La suspension des activités humanitaires a un impact sur l'accès à l'eau dans la préfecture de Basse-Kotto, en République centrafricaine.

RCA : l’ONU condamne fermement deux attaques contre des organisations humanitaires

© UNOCHA/Virginie Bero
La suspension des activités humanitaires a un impact sur l'accès à l'eau dans la préfecture de Basse-Kotto, en République centrafricaine.

RCA : l’ONU condamne fermement deux attaques contre des organisations humanitaires

Paix et sécurité

Les Nations Unies ont condamné fermement, mercredi, deux attaques contre des organisations humanitaires en République centrafricaine (RCA) survenues les 7 et 9 avril dernier.

Au cours des attaques, six travailleurs humanitaires et un agent d’un district sanitaire ont été blessés, dont un grièvement, alors qu’ils étaient en mission dans le sud de la RCA.

La Coordonnatrice humanitaire en Centrafrique, Denise Brown, s’est dite « profondément choquée et consternée » par ces deux attaques perpétrées par des individus armés contre des organisations humanitaires.

L’organisation humanitaire, Action contre la faim, avait annoncé, vendredi, la suspension d’une partie de ses activités dans la préfecture de la Basse-Kotto dans le sud de la RCA, suite à l’attaque d’un véhicule de l’ONG dans laquelle cinq personnes ont été blessées.

Il s’agit notamment de la suspension des activités de ses cliniques mobiles ainsi que ses activités visant à améliorer l’accès à l’eau potable au profit de 11.000 personnes dans les zones reculées de la préfecture de la Basse-Kotto, dont de nombreux enfants et femmes enceintes.

« Chaque fois que les humanitaires sont pris pour cible, la vie de milliers de personnes vulnérables est en danger. Les humanitaires qui s’efforcent d’aider la population dans des conditions extrêmement difficiles ne doivent pas être attaqués" », a déclaré dans un communiqué Mme Brown.

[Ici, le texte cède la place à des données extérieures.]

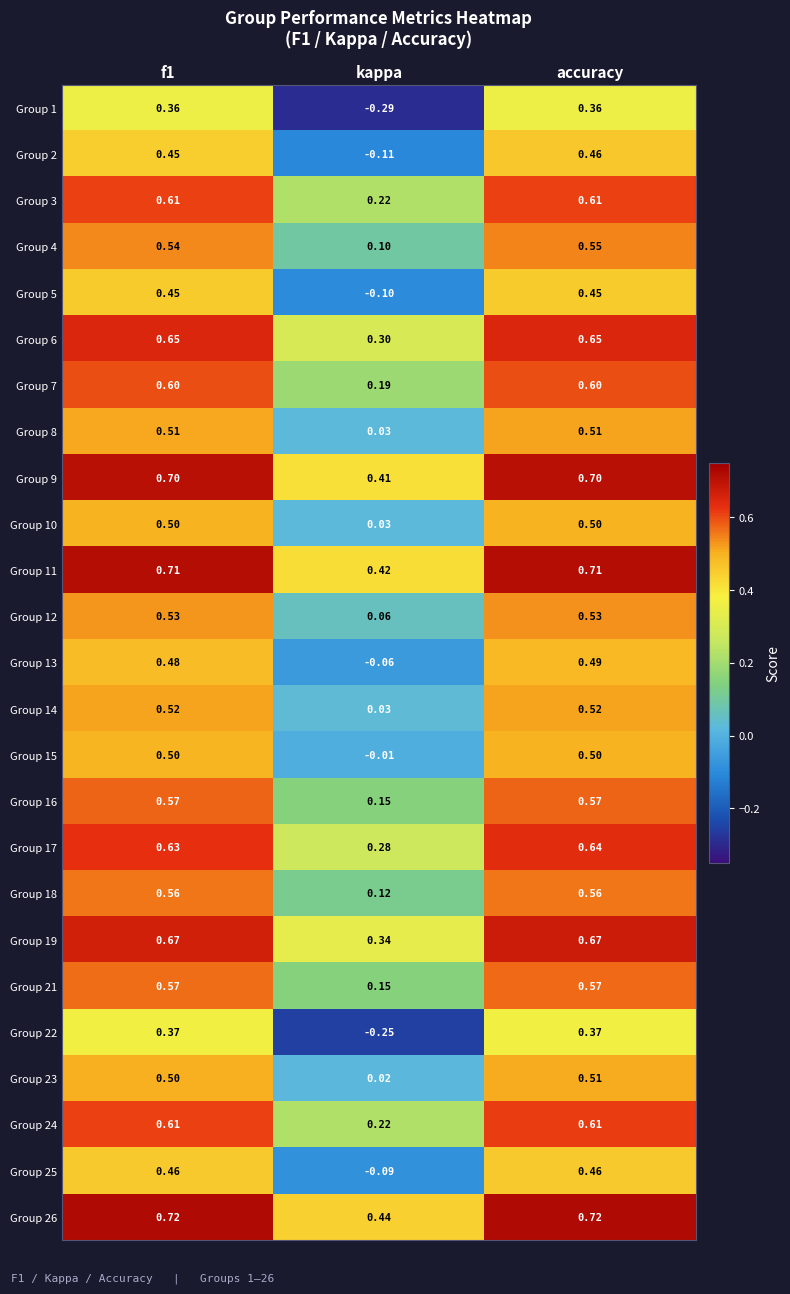

At which category is the sum across all series the highest?

accuracy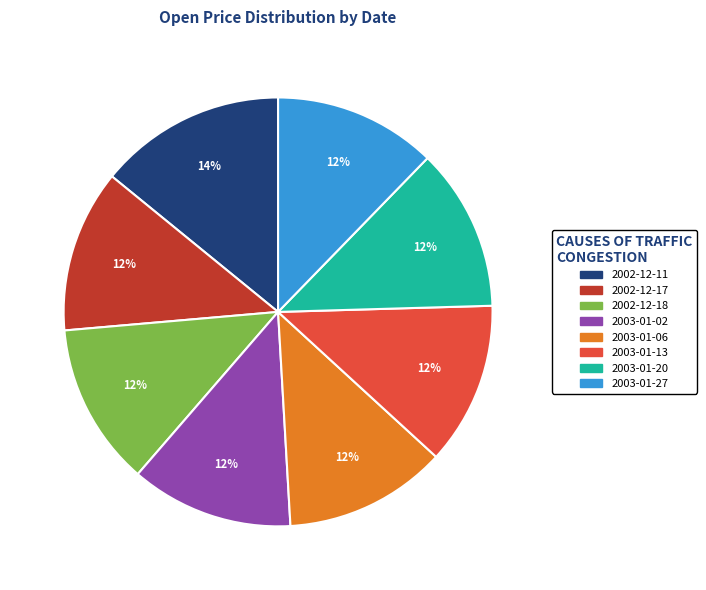

What percentage is the 2003-01-13 slice, to the nearest percent?

12%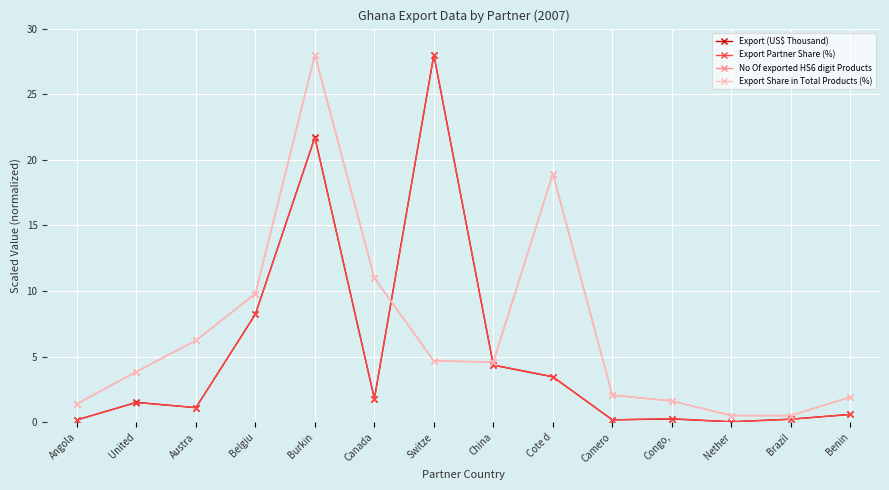

What is the label of the 8th point from the left?

China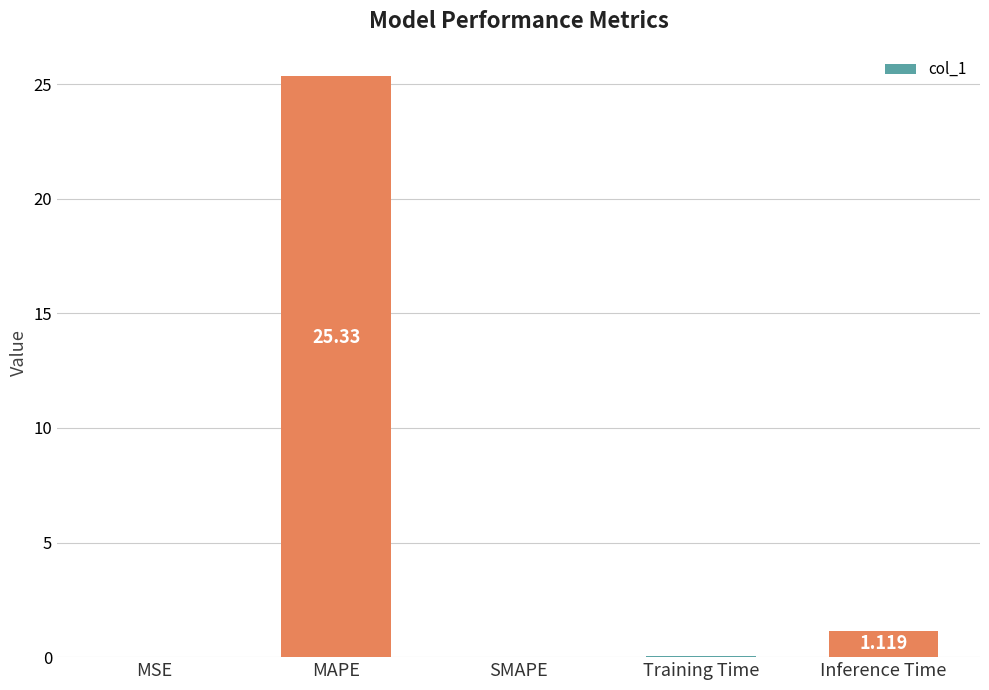

Which has a higher value, MAPE or MSE?

MAPE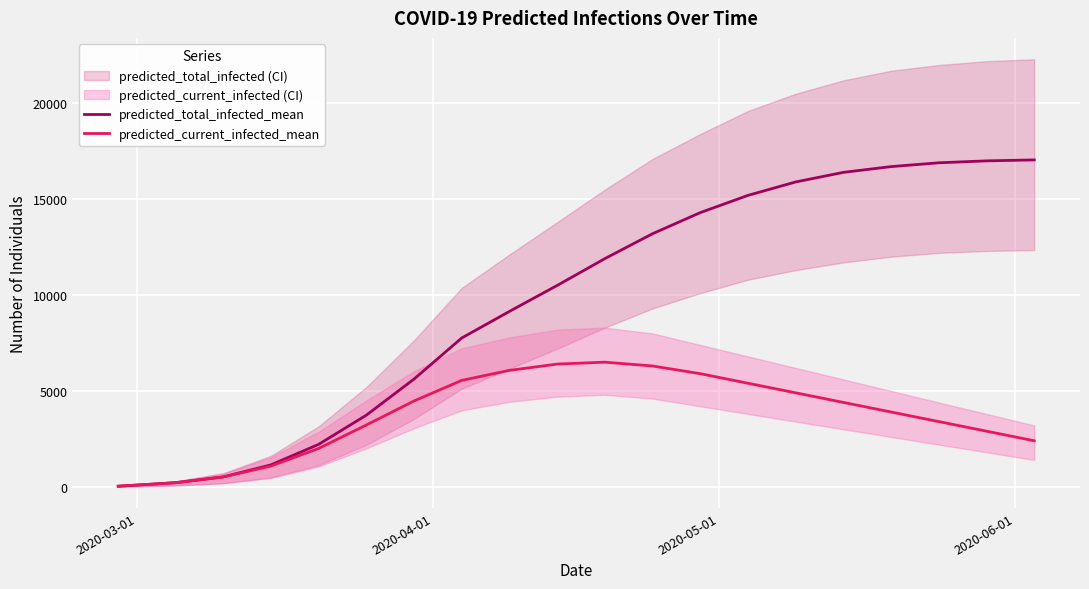

Is it true that predicted_total_infected_mean equals 311 at 2020-04-01?

False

Une quarantaine d’incidents enregistrés depuis le début de l’année

La RCA est l’un des pays les plus difficiles au monde pour les travailleurs humanitaires. Entre le 1er janvier et le 15 avril 2022, 43 incidents affectant des organisations humanitaires ont été enregistrés au cours desquels 11 travailleurs humanitaires ont été blessés.

Selon l’ONU, au moins un incident par jour contre des travailleurs humanitaires avait été enregistré en 2021 dans ce pays, la moitié étant des vols, des braquages et des intrusions. Ces incidents sécuritaires entravent l’acheminement de l’aide humanitaire dont dépend pourtant plus de la moitié de la population centrafricaine.

Ces incidents sécuritaires interviennent alors que 3,1 millions de personnes ont besoin d’aide humanitaire et de protection en République centrafricaine cette année, soit 63% de la population. 2,2 millions d’entre elles ayant des besoins sévères pourraient ne pas survivre sans l’assistance et la protection requises.

Malgré un environnement opérationnel difficile et dangereux, les acteurs humanitaires sont venus en aide en 2021 à 1,8 million de personnes en situation d’urgence.

« Les civils demeurent les premières victimes du conflit en Centrafrique et l’aide humanitaire est une question de vie ou de mort pour des millions de personnes. Les humanitaires qui leur viennent en aide en toute neutralité et impartialité doivent bénéficier d’un libre accès en toute sécurité », a fait valoir la Coordonnatrice humanitaire.